Let's all keep in mind also that the initial point of Voyager (when it was being created) was to be something new -- exploring the Delta Quadrant, encountering new aliens, and not running into the Klingons, Romulans, and Cardassians every week. The only way they can do that is if they ground it in the same formula that had worked before - the TNG formula.

We can argue the merit of the relative quality of each series till we're blue in the face, but I think this much is pretty clear.

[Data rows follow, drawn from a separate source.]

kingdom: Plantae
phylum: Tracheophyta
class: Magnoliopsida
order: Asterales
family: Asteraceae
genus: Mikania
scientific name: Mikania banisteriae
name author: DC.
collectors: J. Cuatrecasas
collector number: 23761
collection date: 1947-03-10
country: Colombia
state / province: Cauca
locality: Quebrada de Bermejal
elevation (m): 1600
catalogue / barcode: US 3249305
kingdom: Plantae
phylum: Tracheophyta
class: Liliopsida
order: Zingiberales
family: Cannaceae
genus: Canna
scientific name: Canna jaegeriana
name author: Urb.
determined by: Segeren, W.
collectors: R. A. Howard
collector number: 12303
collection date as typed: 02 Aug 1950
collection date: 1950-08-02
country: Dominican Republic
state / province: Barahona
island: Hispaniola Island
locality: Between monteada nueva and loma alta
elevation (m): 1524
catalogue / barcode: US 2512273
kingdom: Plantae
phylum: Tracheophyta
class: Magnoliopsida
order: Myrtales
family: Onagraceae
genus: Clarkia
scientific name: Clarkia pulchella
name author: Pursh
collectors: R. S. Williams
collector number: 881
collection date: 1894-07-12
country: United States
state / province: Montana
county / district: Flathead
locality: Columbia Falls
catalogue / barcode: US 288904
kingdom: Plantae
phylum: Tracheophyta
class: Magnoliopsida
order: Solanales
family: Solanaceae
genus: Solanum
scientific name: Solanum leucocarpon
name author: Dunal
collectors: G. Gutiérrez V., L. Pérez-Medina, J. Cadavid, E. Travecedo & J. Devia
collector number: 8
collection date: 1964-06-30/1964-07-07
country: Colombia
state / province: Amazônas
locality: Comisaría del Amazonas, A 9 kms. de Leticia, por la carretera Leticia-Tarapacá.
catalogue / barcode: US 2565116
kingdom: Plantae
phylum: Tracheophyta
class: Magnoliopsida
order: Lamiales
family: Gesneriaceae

What is clear from the early production documents was that they wanted initially to do a more complex show that tried to avoid things like the "reset" button by playing up the ship's isolation from ready means of supply and repair. If you made Deck 6 uninhabitable in episode 2, it was supposed to stay uninhabitable for some time to come until some way could be found to fix it. Destroy something too badly, and that was supposed to be it.

The union of the Maquis and Starfleet crews was supposed to be a primary source of story conflict to get around the "Perfect Starfleet People" problem.

All this was openly discussed at the time. They just didn't stick with it (unfortunately). That's one of the reasons Moore refused to sign on.
 
Moore was busy writing on DS9 when Voyager premiered. He joined Voyager after DS9 ended and Moore has since gone on record as to what issues he had with Voyager and how it was written, but that wasn't the chief reason why he left.

For what it's worth, Moore left due to something Braga did during his tenure there that Moore felt threw him under the bus. (Moore has never specified what this was, just that it was something he never expected to happen from his former frequent writing partner and that he was majorly aggrieved by it.)

They later made amends, and discuss it somewhat on the Generations audio commentary.
 
To be fair, each series was weak in its first season for a different reason. GR was trying to assert his vision of the future through TNG. DS9 was producing second string TNG episodes until Piller lowered the boom, and we got Duet and In the Hands of the Prophets. Voyager was trying to be broadly appealing for the new network. And Enterprise was launched with too many conflicting ideas coming from too many different sources.

I would say that the reason why TNG was terrible in its first year had everything to do with GR, but not just because he was trying to assert his vision. I would say it is also because he had his lawyer pissing off folks who were trying to make real contributions to the show. Voyager was, as you said, probably too important to Paramount to make anything other than as accessable as they possibly could.

But I'm not quite sure that I get what you mean with Enterprise. At that stage you had Berman and Braga who were not only long veterans of Trek, but who were essentially writing every episode.
 
All this was openly discussed at the time. They just didn't stick with it (unfortunately). That's one of the reasons Moore refused to sign on.

Michael Piller in an interview not too long before his death stated that Paramount basically nixed the rougher parts of the premise (Maquis and Federation conflict, etc) following the premiere of Voyager. Ron Moore is on record as to his experience. He obviously thought enough to actually try out the show, but he quickly saw where that train was headed. He even turned down a great deal of money and the option to contribute as little as he wanted.
 
DS9 really rebooted itself with Season 4, although the first two seasons were weak, there were some great episodes throughout.

Enterprise had an episode in the second season where one of the crew is in a transporter accident. One of the best early-ENT shows.

Vanishing Point was actually the second-worst episode of season 2. It was an unconvincing after-school special about feeling overlooked.
 
TNG turned Sirtis into a well appreciated sexy goddess along with McFadden and Crosby. This was at a time when the heroine addict look became the rage.
And Sirtis has every right to be bitter and snarky if she wants to be. She earned that right by going through horrible movies and episodes. She was pulled back into service for star trek voyager simply to do an episode about her trying to make Barclay understand that "voyager had been destroyed and that his holodeck fantasy had to end".
Otherwise its been horrible treatment from Hollywood. Shes been typecast as the victim or a middle aged arab woman.